**QUESTIONS**
1) Duplicate a part of the article on the 2006–07 Michigan State men's basketball season, starting with "The 2006–07 Michigan" and going on through "the First Round.".
2) According to the article on the 2006–07 Michigan State men's basketball season, which team beat the Spartans in the Coaches vs. Cancer Classic championship game, and by what score?
3) Write the next part of the article on the 2006–07 Michigan State men's basketball season, picking up after its final sentence.

**EXTRACTED TEXT**
----------
The 2006–07 Michigan State Spartans men's basketball team represented Michigan State University in the 2006–07 NCAA Division I men's basketball season. The head coach was Tom Izzo who was in his 12th year. The team played their home games at the Breslin Center in East Lansing, Michigan. MSU finished the season 23–12, 8–8 in  Big Ten play to finish in a tie for seventh place. The Spartans received their tenth consecutive bid to the NCAA tournament where they lost in the Second Round to North Carolina.

Previous season 
The Spartans finished the 2005–06 season 22–12,  8–8 in Big Ten play to finish in sixth place. Michigan State received an at-large bid as a No. 6 seed to the NCAA tournament, their ninth straight trip to the Tournament, and lost in the First Round.

The Spartans lost seniors Paul Davis (17.5 points and 9.1 rebounds per game), Maurice Ager (19.3 points per game) and junior Shannon Brown (17.2 points per game) to the NBA draft following the season.

Season summary 
MSU was led by junior Drew Neitzel (18.1 points and 4.3 assist per game) and freshman Raymar Morgan (11.7 points and 5.2 rebounds per game).

Non-conference 
MSU started the season well with wins over Brown, Youngstown State, and The Citidel in East Lansing. The Spartans then participated in the Coaches vs. Cancer Classic held at Madison Square Garden where they edged out No. 19 Texas in the semifinals on a Drew Neitzel last second basket. In the championship game, the Spartans lost on a controversial no-call of a shot clock violation which allowed Maryland to maintain their lead and hold off the Spartans 62–59. Wins over Vermont and Oakland at Breslin Center led to a loss at Boston College in the ACC–Big Ten Challenge. MSU closed the non-conference schedule strong, winning their last seven games. However, the Spartans finished the non-conference slate 1–2 in their only trips outside the state of Michigan in the non-conference schedule. MSU finished the non-conference schedule with a record of 13–2, but was not ranked in the polls.
----------
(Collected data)
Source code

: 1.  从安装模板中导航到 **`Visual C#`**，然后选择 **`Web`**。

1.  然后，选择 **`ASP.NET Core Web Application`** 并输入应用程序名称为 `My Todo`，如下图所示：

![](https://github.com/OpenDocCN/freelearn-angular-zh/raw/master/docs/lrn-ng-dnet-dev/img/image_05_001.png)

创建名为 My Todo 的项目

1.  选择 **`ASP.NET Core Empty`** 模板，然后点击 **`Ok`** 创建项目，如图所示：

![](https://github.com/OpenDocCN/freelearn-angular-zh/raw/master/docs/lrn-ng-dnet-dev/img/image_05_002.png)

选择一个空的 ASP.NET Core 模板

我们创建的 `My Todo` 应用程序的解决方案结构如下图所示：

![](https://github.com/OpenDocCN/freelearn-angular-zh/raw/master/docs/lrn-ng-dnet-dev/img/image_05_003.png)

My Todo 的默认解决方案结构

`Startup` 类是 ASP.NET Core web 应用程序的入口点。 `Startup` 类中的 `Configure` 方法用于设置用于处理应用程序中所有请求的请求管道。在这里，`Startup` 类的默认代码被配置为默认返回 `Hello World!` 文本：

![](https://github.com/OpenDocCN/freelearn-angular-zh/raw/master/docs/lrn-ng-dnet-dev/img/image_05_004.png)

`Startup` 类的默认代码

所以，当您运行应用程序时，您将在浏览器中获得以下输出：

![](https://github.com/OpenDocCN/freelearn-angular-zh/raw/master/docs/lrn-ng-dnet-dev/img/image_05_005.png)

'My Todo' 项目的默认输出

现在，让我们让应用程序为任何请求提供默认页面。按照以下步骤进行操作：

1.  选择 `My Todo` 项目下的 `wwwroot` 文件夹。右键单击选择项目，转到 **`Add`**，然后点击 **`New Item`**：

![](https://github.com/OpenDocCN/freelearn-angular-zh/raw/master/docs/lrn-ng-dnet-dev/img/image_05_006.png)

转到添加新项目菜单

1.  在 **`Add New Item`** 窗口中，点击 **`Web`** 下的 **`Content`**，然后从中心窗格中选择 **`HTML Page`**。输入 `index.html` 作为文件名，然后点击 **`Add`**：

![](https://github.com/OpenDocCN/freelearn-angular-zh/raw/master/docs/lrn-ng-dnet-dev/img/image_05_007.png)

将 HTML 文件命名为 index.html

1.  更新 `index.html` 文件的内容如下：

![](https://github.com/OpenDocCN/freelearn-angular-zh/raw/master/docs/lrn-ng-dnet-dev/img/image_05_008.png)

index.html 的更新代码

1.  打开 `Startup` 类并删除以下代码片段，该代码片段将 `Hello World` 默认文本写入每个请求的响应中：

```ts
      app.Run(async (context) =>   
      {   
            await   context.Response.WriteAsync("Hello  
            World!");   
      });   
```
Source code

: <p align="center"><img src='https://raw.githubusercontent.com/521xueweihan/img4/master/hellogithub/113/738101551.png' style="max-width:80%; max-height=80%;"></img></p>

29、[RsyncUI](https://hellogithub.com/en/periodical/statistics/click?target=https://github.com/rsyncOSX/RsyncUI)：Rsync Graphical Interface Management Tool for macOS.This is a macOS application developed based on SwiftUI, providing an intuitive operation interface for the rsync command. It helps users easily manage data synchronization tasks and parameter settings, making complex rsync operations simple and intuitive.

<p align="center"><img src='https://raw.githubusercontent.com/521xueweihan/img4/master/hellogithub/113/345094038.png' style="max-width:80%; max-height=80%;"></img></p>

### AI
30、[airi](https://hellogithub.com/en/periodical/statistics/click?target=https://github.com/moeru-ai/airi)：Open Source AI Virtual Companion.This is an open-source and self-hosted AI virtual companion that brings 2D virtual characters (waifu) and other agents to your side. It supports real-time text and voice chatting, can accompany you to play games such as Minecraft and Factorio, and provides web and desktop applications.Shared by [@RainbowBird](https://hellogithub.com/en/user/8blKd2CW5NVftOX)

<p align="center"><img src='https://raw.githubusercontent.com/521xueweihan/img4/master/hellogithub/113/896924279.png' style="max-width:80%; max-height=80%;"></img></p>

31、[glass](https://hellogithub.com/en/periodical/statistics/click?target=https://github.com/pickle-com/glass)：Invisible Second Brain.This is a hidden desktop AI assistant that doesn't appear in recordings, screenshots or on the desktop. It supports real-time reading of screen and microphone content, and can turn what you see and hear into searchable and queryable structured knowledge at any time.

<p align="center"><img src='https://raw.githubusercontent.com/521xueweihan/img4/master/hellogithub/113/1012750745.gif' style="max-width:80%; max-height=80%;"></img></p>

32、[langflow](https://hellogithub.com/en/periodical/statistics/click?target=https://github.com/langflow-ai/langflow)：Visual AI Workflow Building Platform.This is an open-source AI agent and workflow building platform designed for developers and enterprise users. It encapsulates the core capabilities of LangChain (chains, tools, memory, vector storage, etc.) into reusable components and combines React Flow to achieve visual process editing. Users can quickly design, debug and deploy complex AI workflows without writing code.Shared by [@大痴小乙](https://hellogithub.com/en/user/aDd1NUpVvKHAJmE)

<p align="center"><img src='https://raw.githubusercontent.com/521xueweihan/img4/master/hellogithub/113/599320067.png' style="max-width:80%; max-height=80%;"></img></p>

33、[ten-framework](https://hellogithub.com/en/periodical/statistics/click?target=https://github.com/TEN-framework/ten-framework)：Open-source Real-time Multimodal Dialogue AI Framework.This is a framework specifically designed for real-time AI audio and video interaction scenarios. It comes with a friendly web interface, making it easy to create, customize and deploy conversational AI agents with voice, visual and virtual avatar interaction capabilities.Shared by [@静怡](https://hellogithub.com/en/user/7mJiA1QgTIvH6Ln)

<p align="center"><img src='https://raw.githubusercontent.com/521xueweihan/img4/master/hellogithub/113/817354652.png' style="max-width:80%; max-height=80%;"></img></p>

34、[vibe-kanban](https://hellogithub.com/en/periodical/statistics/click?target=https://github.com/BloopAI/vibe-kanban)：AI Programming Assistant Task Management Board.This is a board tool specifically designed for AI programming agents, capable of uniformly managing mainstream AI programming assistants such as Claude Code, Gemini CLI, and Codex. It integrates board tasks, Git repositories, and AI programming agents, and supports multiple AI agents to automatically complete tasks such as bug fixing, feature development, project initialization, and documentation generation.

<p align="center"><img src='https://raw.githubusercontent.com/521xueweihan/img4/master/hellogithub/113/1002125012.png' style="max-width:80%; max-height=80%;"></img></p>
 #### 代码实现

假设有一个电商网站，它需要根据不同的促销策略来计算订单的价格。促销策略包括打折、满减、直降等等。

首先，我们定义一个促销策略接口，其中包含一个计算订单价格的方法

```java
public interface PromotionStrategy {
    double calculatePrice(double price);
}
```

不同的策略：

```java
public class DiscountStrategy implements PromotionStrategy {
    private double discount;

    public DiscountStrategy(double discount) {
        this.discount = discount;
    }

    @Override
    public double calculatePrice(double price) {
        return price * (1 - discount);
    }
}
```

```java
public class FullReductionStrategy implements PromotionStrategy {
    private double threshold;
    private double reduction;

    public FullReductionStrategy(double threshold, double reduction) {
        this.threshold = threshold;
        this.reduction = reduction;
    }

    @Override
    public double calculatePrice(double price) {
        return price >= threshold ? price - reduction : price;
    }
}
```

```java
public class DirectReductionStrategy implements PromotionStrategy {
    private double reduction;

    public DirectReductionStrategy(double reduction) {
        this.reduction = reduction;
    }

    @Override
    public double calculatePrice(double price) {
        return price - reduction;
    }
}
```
----------
**RESPONSES PER TASK**
1)
The 2006–07 Michigan State Spartans men's basketball team represented Michigan State University in the 2006–07 NCAA Division I men's basketball season. The head coach was Tom Izzo who was in his 12th year. The team played their home games at the Breslin Center in East Lansing, Michigan. MSU finished the season 23–12, 8–8 in  Big Ten play to finish in a tie for seventh place. The Spartans received their tenth consecutive bid to the NCAA tournament where they lost in the Second Round to North Carolina.

Previous season 
The Spartans finished the 2005–06 season 22–12,  8–8 in Big Ten play to finish in sixth place. Michigan State received an at-large bid as a No. 6 seed to the NCAA tournament, their ninth straight trip to the Tournament, and lost in the First Round.

2) Maryland beat the Spartans 62–59.

3)
Big Ten play 
Following back-to-back losses to open the Big Ten season the prior year, the Spartans again suffered back-to-losses to open the season, this time on the road to Iowa and Indiana. The remaining Big Ten season was a roller coaster with a four-game winning streak immediately followed by a four-game losing streak and losses to Ohio State (ranked No. 4 and No. 5). A win against No. 1 Wisconsin highlighted the Big Ten season and likely assured the Spartans a trip to the NCAA Tournament. The Spartans finished 8–8 in conference, finishing in a tie for seventh place. MSU lost to Wisconsin after beating Northwestern in the Big Ten tournament.

NCAA Tournament 
Helped by the win over No. 1 Wisconsin, the Spartans received an at-large bid to the NCAA tournament for the 10th consecutive year, receiving a No. 9 seed, their lowest seed since 2002. A victory over Marquette, coached by former Izzo assistant Tom Crean, in the First Round of the Tournament was followed by a loss to No. 3 North Carolina in the Second Round.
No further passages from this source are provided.